Claimant's injury in this case arose while shoveling snow at her place of employment on February 2, 1996. As she tried to lift the snow-filled shovel, she experienced a pain in her back. She was examined several days later by orthopaedic surgeon, Dr. Jeffrey K. Wilson, who diagnosed a lumbar strain. Claimant had previously sought treatment for back pain from Dr. Wilson in August 1993. In his record of the August 1993 visit, Dr. Wilson states that he had seen claimant in 1990, "at which time she had a mild right I5 radiculopathy and spondylolysis at the L5-S1 level" but no other significant abnormality.
In conjunction with the February 1996 injury, claimant was treated with an epidural steroid injection on April 16, 1996 to resolve pain which had persisted since the accident. Subsequently, Dr. Wilson described claimant's spondylolisthesis as "chronically symptomatic," and referred claimant to Dr. David C. Urquia, another orthopedic surgeon.
Subsequent to his diagnosis that claimant suffered from pars defects and spondylolisthesis, Dr. Urquia performed fusion surgery on June 14, 1996. Dr. Urquia stated that the lumbar strain, which the claimant suffered as a result of her accident, had resolved by April 16, 1996. In his opinion, the claimant's continuing pain resulted from either chronic wear and tear or a congenital condition and he considered it "very unlikely that minor trauma such as a back strain from shovelling snow would have produced bilateral pars defects." Claimant returned to work on August 29, 1996. On September 5, 1996, she filed a claim for benefits for the period June 14, 1996 to August 28, 1996. The deputy commissioner issued an opinion in which he denied claimant's claim for benefits, concluding that "the claimant's pre-existing back condition, rather than any aggravation of it by her accident[,] was the cause of claimant's medical problems and disability after April 16, 1996." On May 28, 1997, the full commission reversed the decision of the deputy commissioner. It is from this decision that employer appeals.

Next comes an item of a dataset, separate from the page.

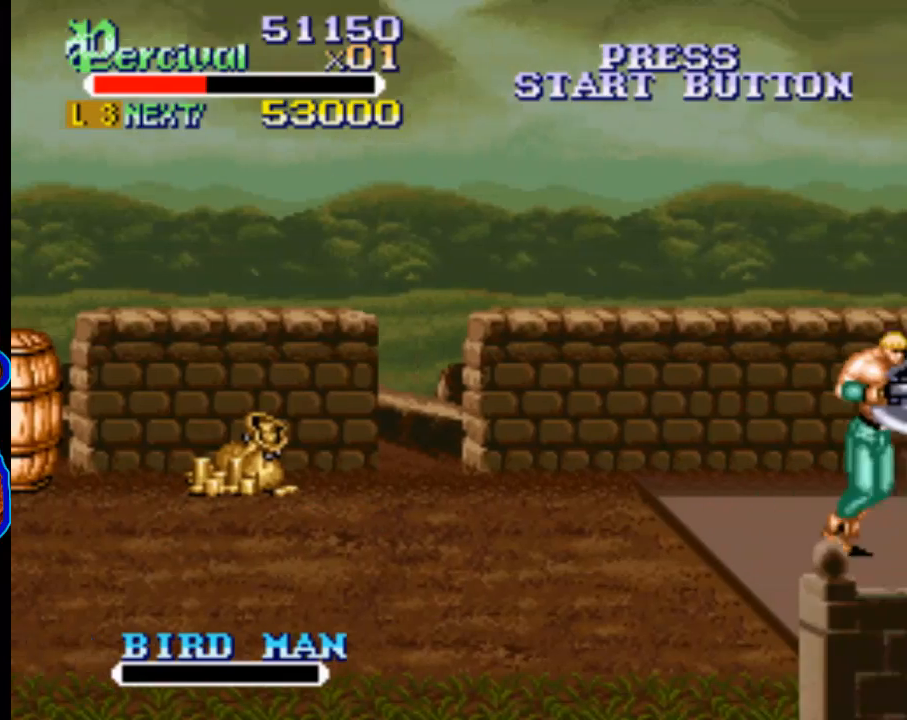
{"buttons": ["DPAD_RIGHT"], "events": []}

On appellate review, we view the evidence in the light most favorable to the party prevailing below. Brown v. Tidewater Constr. Corp., 19 Va. App. 676, 677, 454 S.E.2d 42, 42 (1995) (citing R.G. Moore Bldg. Corp. v. Mullins, 10 Va. App. 211, 212, 390 S.E.2d 788, 788 (1990)). Generally, "' he actual determination of causation is a factual finding that will not be disturbed on appeal if there is credible evidence to support the finding.'" CLC Constr., Inc. v. Lopez, 20 Va. App. 258, 265, 456 S.E.2d 155, 158 (1995) (quoting Ingersoll-Rand Co. v. Musick, 7 Va. App. 684, 688, 376 S.E.2d 814, 817 (1989)).
It is firmly established in Virginia law that "the employer takes the employee as the employer finds the employee, even where the employee suffers some physical infirmity." Williams Indus., Inc. v. Wagoner, 24 Va. App. 181, 187-88, 480 S.E.2d 788, 791 (1997) (citing Kemp v. Tidewater Kiewit, 7 Va. App. 360, 363, 373 S.E.2d 725, 726 (1988)). Following this axiom, the Virginia Supreme Court has held that an injury which aggravates or accelerates a pre-existing condition is compensable. Ohio Valley Constr. Co. v. Jackson, 230 Va. 56, 58, 334 S.E.2d 554, 555 (1985).